Case Law Trs. of the Nat'l Elevator Indus. Pension Fund v. CEMD Elevator Corp.

Trs. of the Nat'l Elevator Indus. Pension Fund v. CEMD Elevator Corp.

Document Cited Authorities (7) Cited in Related
MEMORANDUM

BARTLE, J.

Plaintiffs commenced this action to recover, among other things, unpaid pension benefits pursuant to the Employee Retirement Income Security Act (ERISA), 29 U.S.C. §§ 1001, et seq. Defendants CEMD Elevator Corp. and Stephan Diemer have moved to dismiss the complaint for failure to state a claim pursuant to Rule 12(b)(6) of the Federal Rules of Civil Procedure. Defendants contend that plaintiffs' claims are barred by statutes of limitations.

I

When considering a motion to dismiss for failure to state a claim under Rule 12(b)(6), the court must accept as true all well-pleaded factual allegations in the complaint and draw all reasonable inferences in the light most favorable to the plaintiffs. See Phillips v. Cnty. of Allegheny, 515 F.3d 224, 233 (3d Cir. 2008); Umland v. PLANCO Fin Servs., Inc., 542 F.3d 59, 64 (3d Cir. 2008). Rule 8 requires that a pleading contain “a short and plain statement of the claim showing that the pleader is entitled to relief.” Fed.R.Civ.P 8(a)(2). A complaint need not include “detailed factual allegations,” but it must state “more than labels and conclusions” and must provide factual allegations “enough to raise a right to belief above the speculative level.” Bell Atlantic Corp. v. Twombly, 550 U.S. 544, 555 (2007).

In reviewing a motion under Rule 12(b)(6), the court may consider “allegations contained in the complaint, exhibits attached to the complaint and matters of public record.” Pension Benefit Guar. Corp. v. White Consol. Indus., Inc., 998 F.2d 1192, 1196 (3d Cir. 1993) (citing 5A Charles Allen Wright & Arthur R. Miller, Federal Practice & Procedure § 1357 (2d ed. 1990)); see also Buck v. Hampton Twp. Sch. Dist., 452 F.3d 256, 260 (3d Cir. 2006). Relevant here, the court may take judicial notice of filings in prior federal court actions. FCS Cap. LLC v. Thomas, 579 F.Supp.3d 635, 647 (E.D. Pa. 2022) (citing Mar. Elec. Co. v. United Jersey Bank, 959 F.2d 1194, 1200 (3d Cir. 1991), reh'g granted and opinion vacated (Jan. 10, 1992), opinion reinstated on reh'g (Mar. 24, 1992)).

========

▶ [EXERCISE A]
Edit the records, everything from their start down to the line containing "Reading right to", changing "chart" to "graph" and leaving all else as it is. Leave the pictures out of your answer.
The court memorandum and the records below it are unrelated pieces of material.

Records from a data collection

========

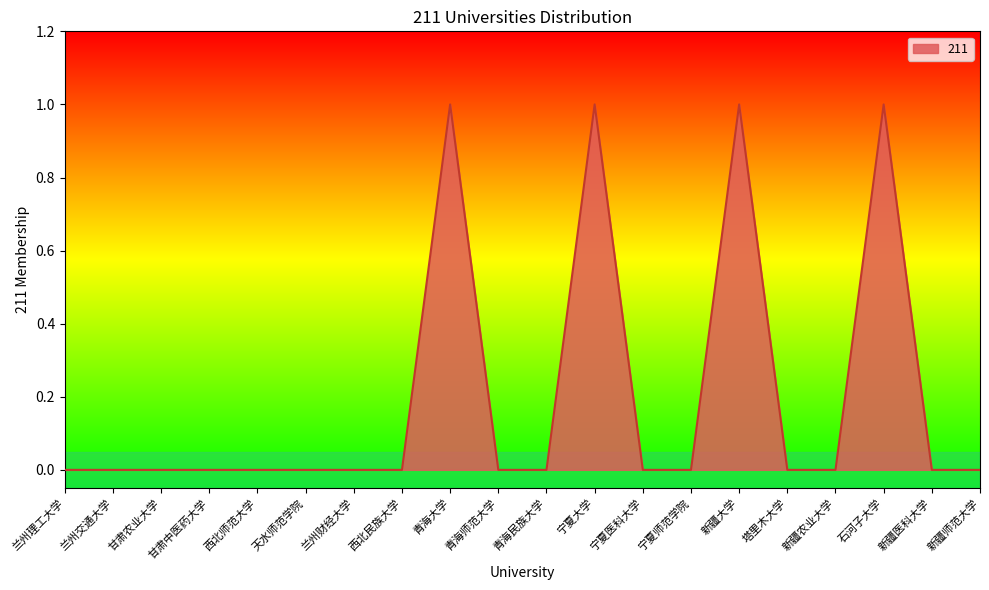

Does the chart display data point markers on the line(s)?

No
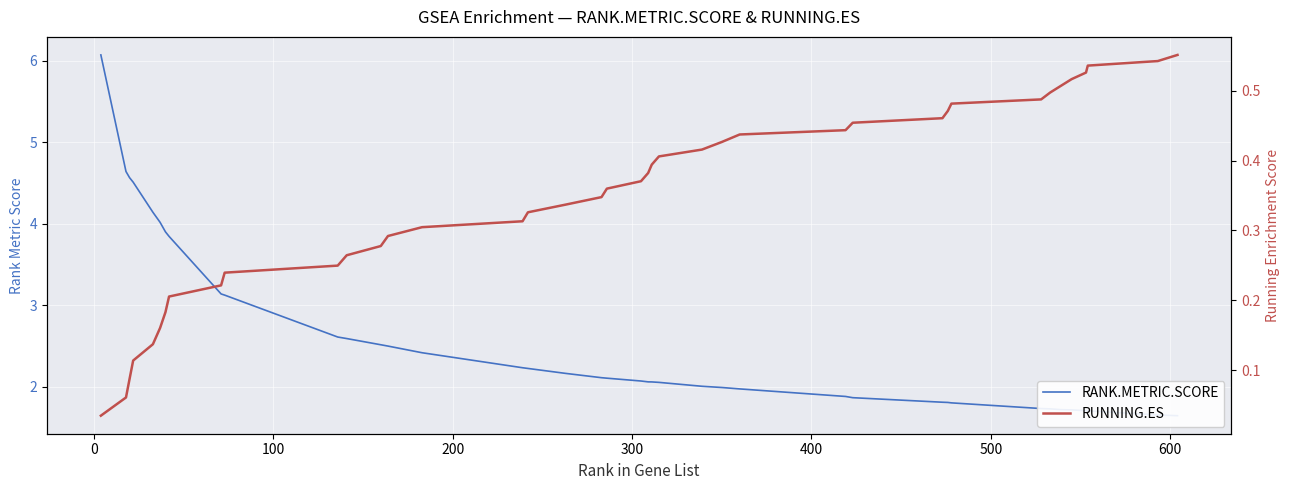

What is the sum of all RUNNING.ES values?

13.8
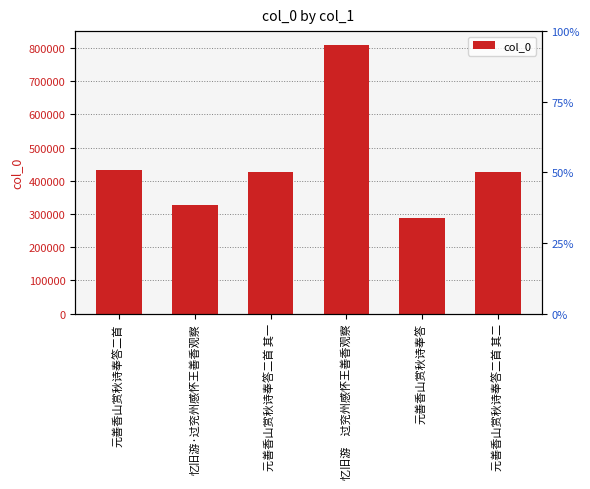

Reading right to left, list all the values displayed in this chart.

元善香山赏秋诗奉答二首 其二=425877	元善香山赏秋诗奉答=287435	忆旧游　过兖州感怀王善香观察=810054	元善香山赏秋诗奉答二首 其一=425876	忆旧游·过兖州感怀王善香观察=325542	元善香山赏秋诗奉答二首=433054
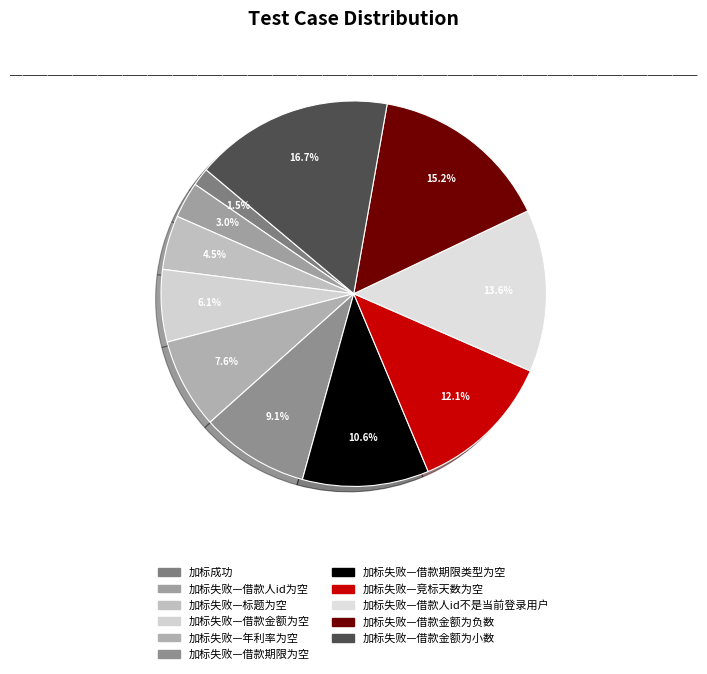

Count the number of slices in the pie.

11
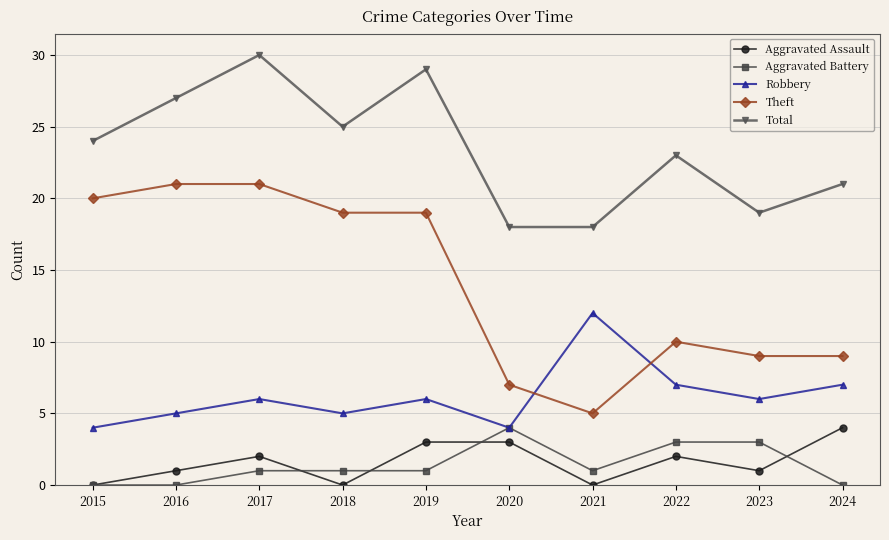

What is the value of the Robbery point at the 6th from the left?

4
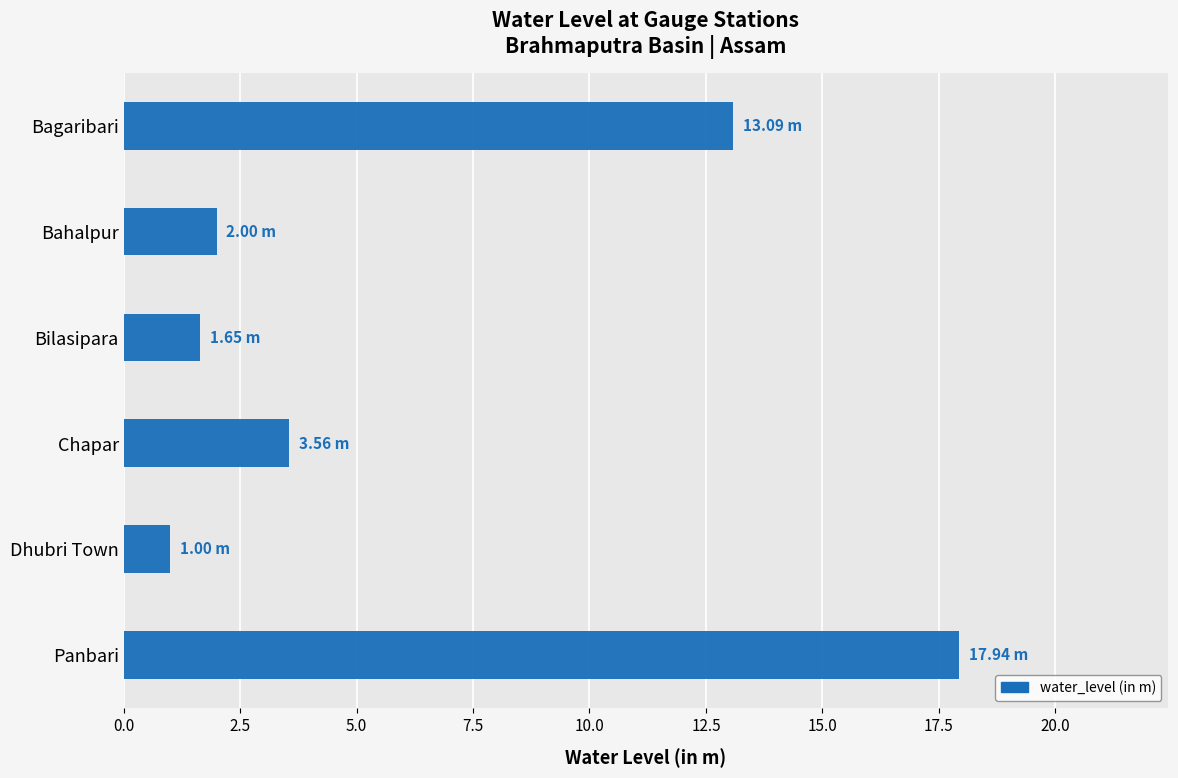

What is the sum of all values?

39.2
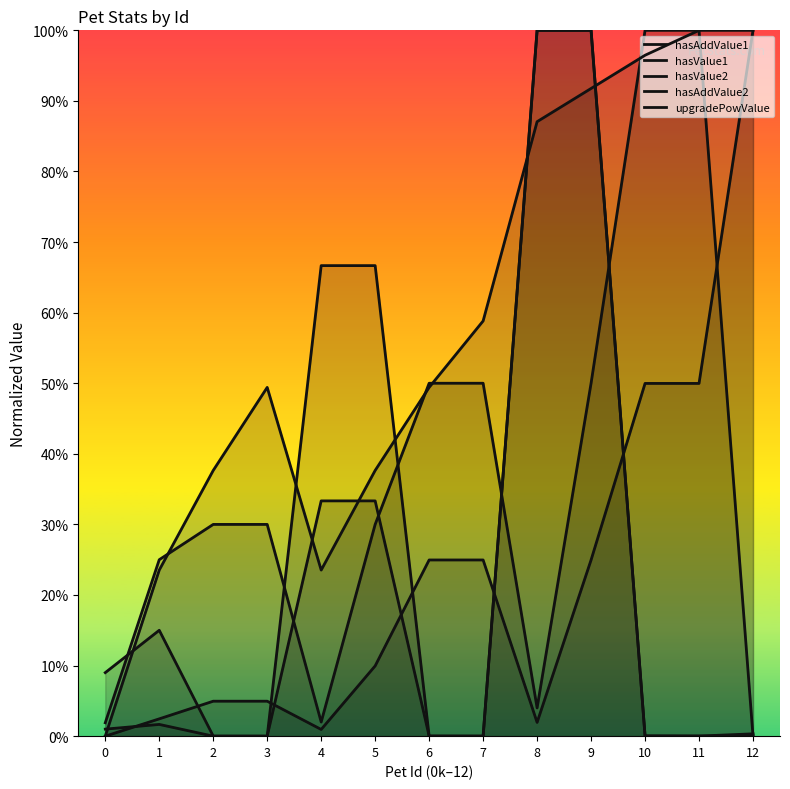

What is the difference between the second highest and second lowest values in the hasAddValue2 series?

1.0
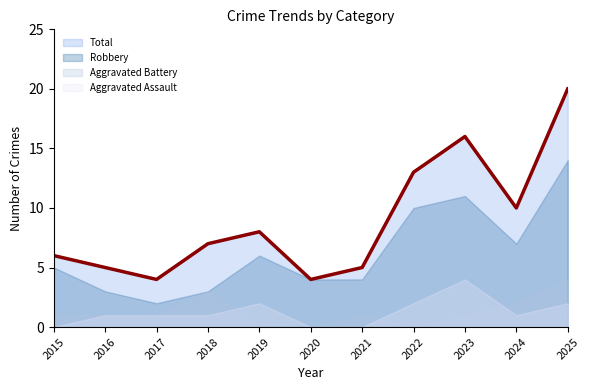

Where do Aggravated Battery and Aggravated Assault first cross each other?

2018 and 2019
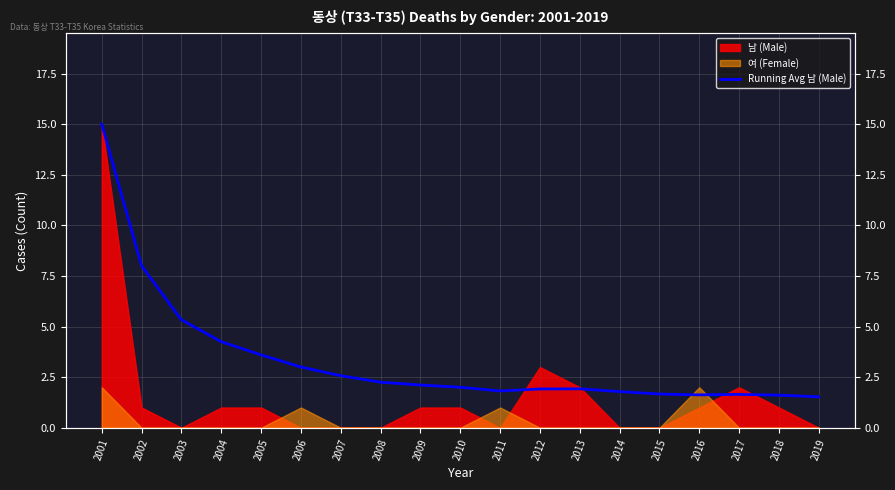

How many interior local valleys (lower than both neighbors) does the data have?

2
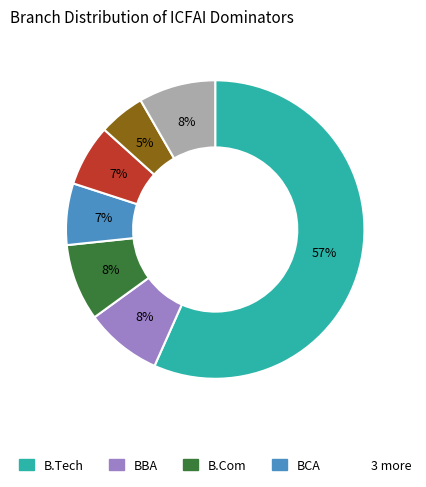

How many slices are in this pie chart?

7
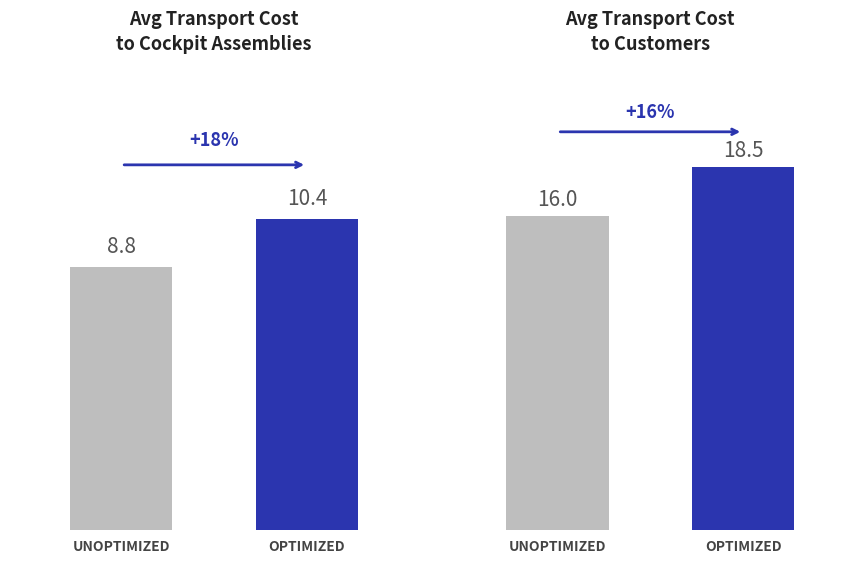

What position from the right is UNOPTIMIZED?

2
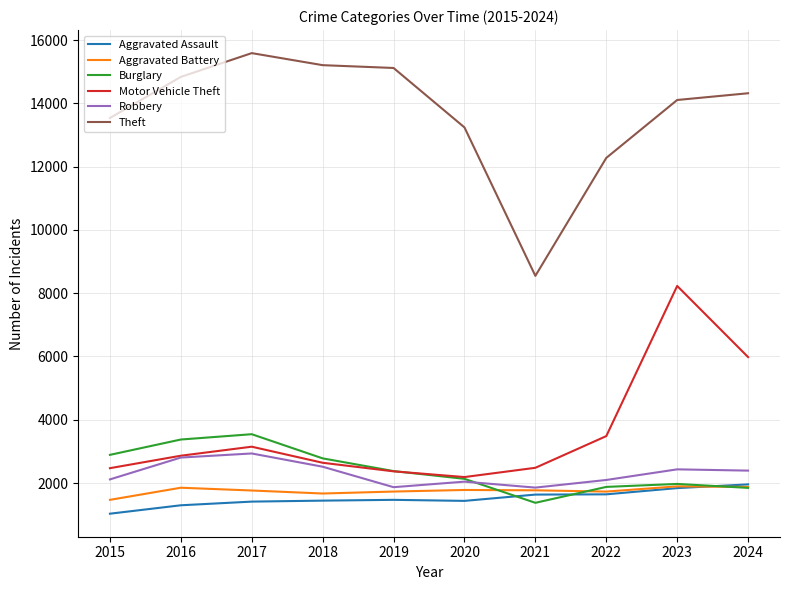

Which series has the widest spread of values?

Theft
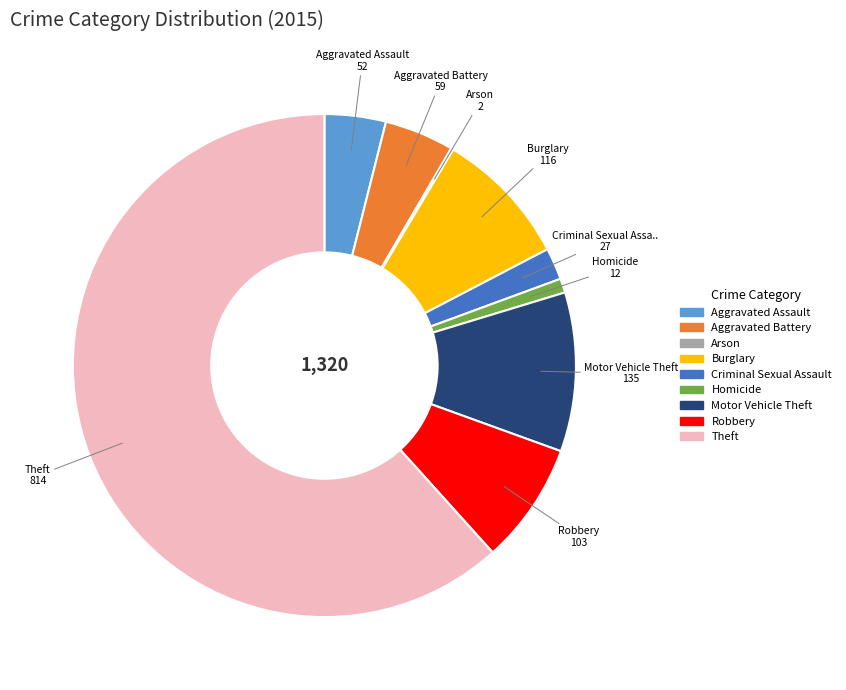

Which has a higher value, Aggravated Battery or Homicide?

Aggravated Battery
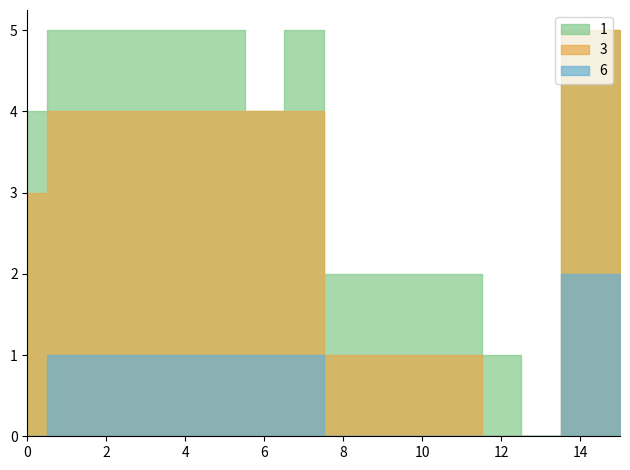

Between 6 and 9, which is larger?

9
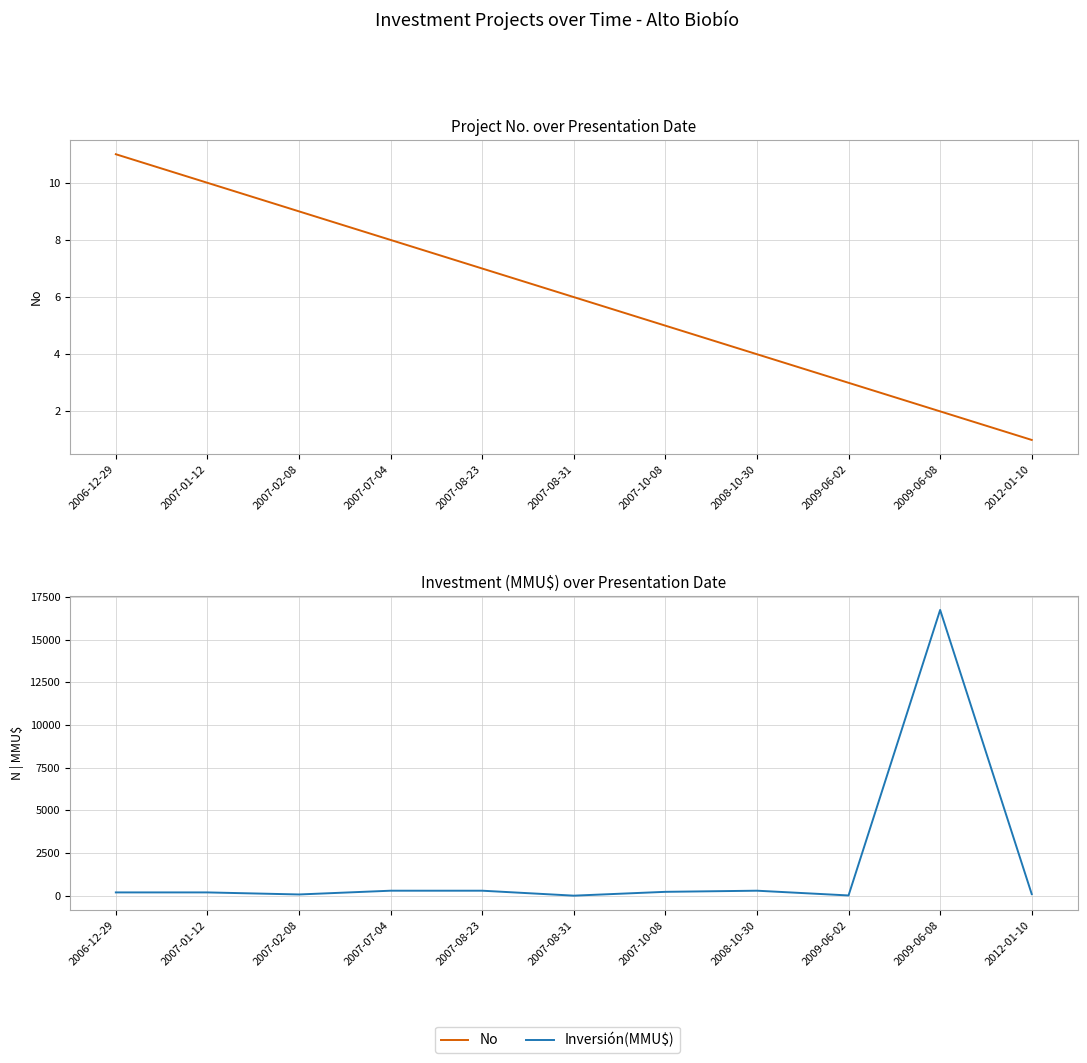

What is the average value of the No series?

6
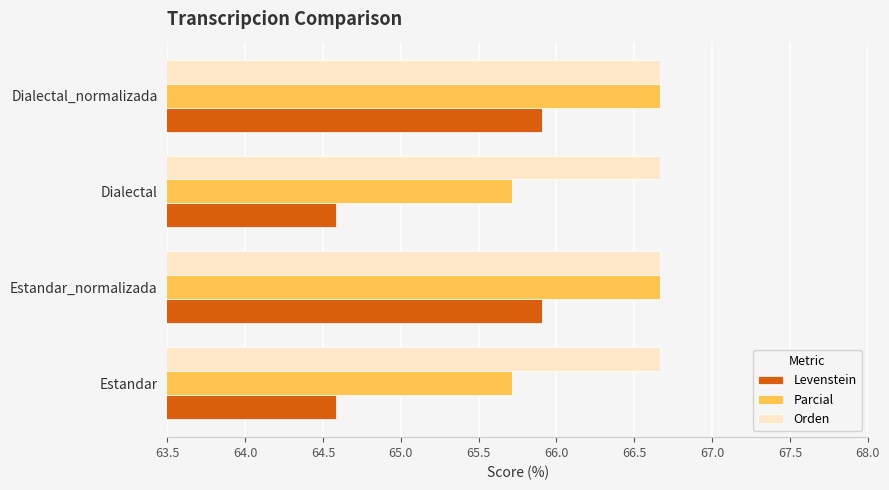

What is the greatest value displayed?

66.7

========

▶ [EXERCISE B]
Transcribe the court memorandum word for word, everything from "In reviewing a" down to "(Mar. 24, 1992)).".

▶ [TASK SOLUTION A]
Does the graph display data point markers on the line(s)?

No

What is the sum of all RUNNING.ES values?

13.8

Reading right to left, list all the values displayed in this graph.

▶ [TASK SOLUTION B]
In reviewing a motion under Rule 12(b)(6), the court may consider “allegations contained in the complaint, exhibits attached to the complaint and matters of public record.” Pension Benefit Guar. Corp. v. White Consol. Indus., Inc., 998 F.2d 1192, 1196 (3d Cir. 1993) (citing 5A Charles Allen Wright & Arthur R. Miller, Federal Practice & Procedure § 1357 (2d ed. 1990)); see also Buck v. Hampton Twp. Sch. Dist., 452 F.3d 256, 260 (3d Cir. 2006). Relevant here, the court may take judicial notice of filings in prior federal court actions. FCS Cap. LLC v. Thomas, 579 F.Supp.3d 635, 647 (E.D. Pa. 2022) (citing Mar. Elec. Co. v. United Jersey Bank, 959 F.2d 1194, 1200 (3d Cir. 1991), reh'g granted and opinion vacated (Jan. 10, 1992), opinion reinstated on reh'g (Mar. 24, 1992)).